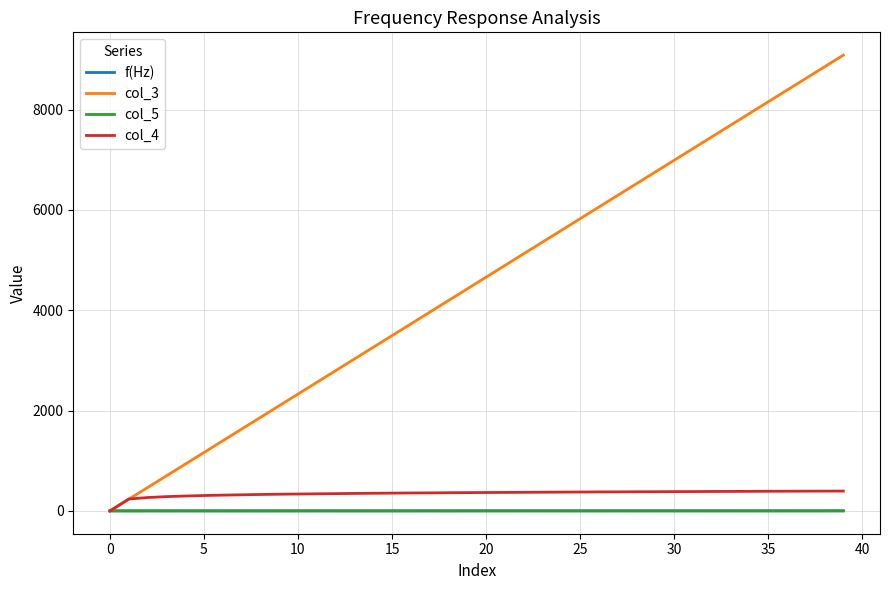

True or false: col_3 has more than 2 points higher than both neighbors.

False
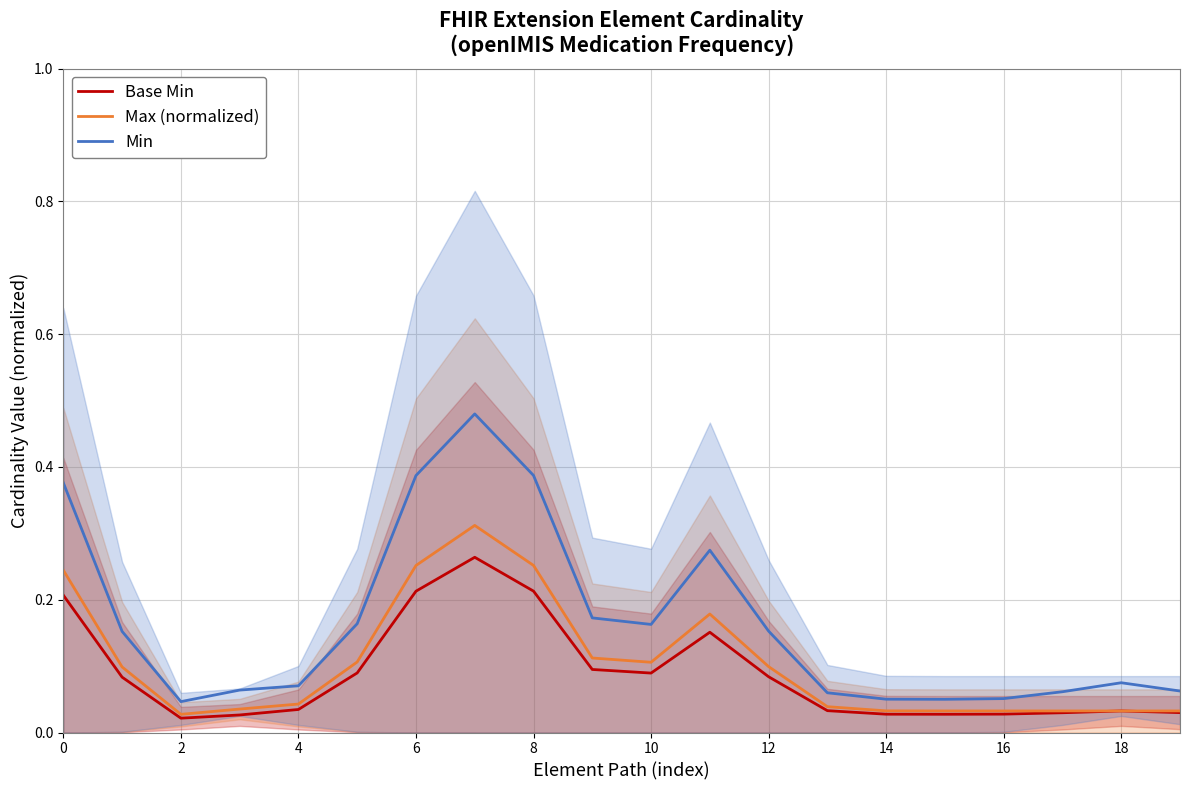

At which category does Min reach its first local valley?

2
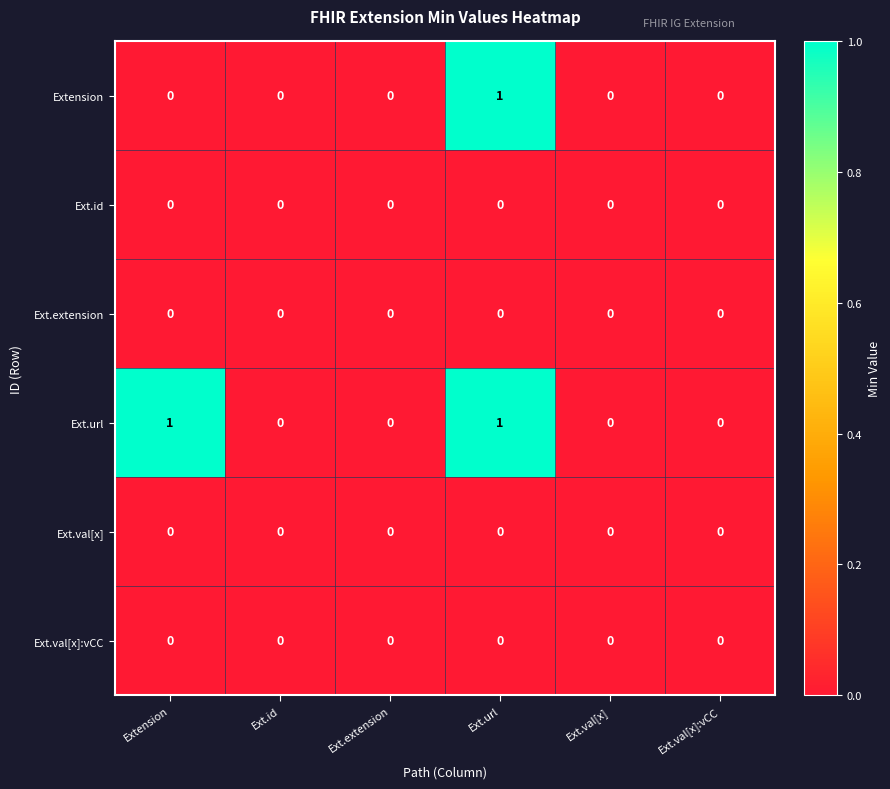

The value of Ext.extension at Extension is 0. True or false?

True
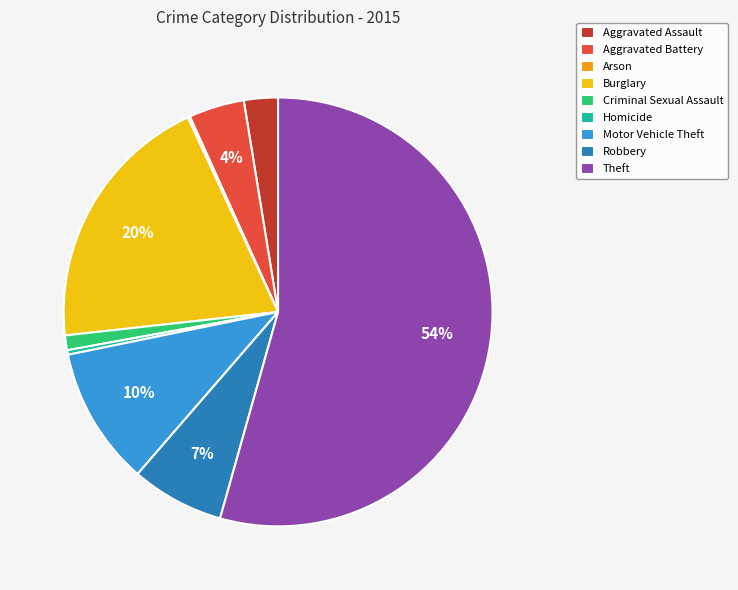

To the nearest percent, what is the average slice percentage?

11%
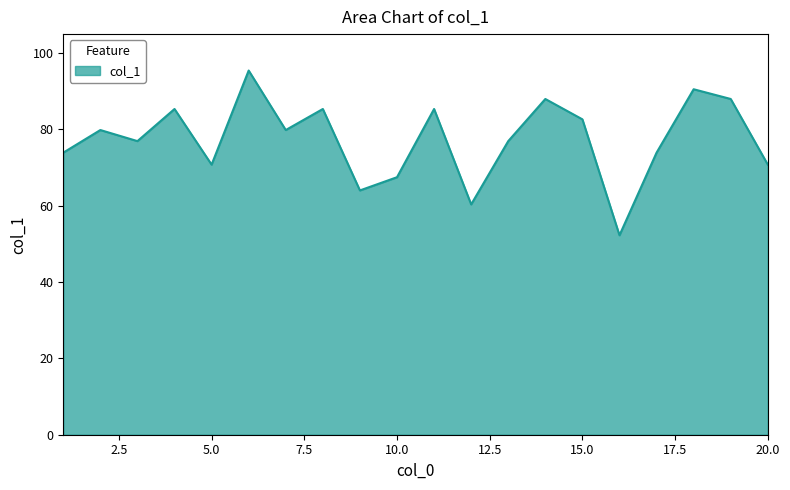

What is the minimum value shown in the chart?

52.2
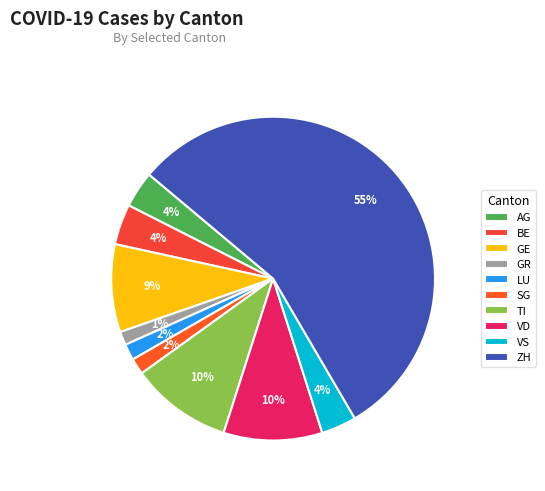

To the nearest percent, what portion does GE represent?

9%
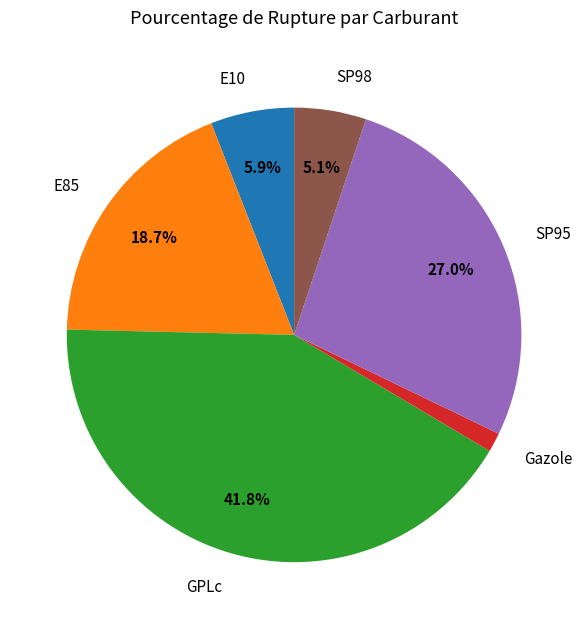

Rank the categories by value from lowest to highest.

Gazole, SP98, E10, E85, SP95, GPLc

• • • • • • •

What you will do
Pick out every line in the listing above that contains the word "nearest", and copy each one.

Answer to the exercise
To the nearest percent, what is the average slice percentage?
To the nearest percent, what portion does GE represent?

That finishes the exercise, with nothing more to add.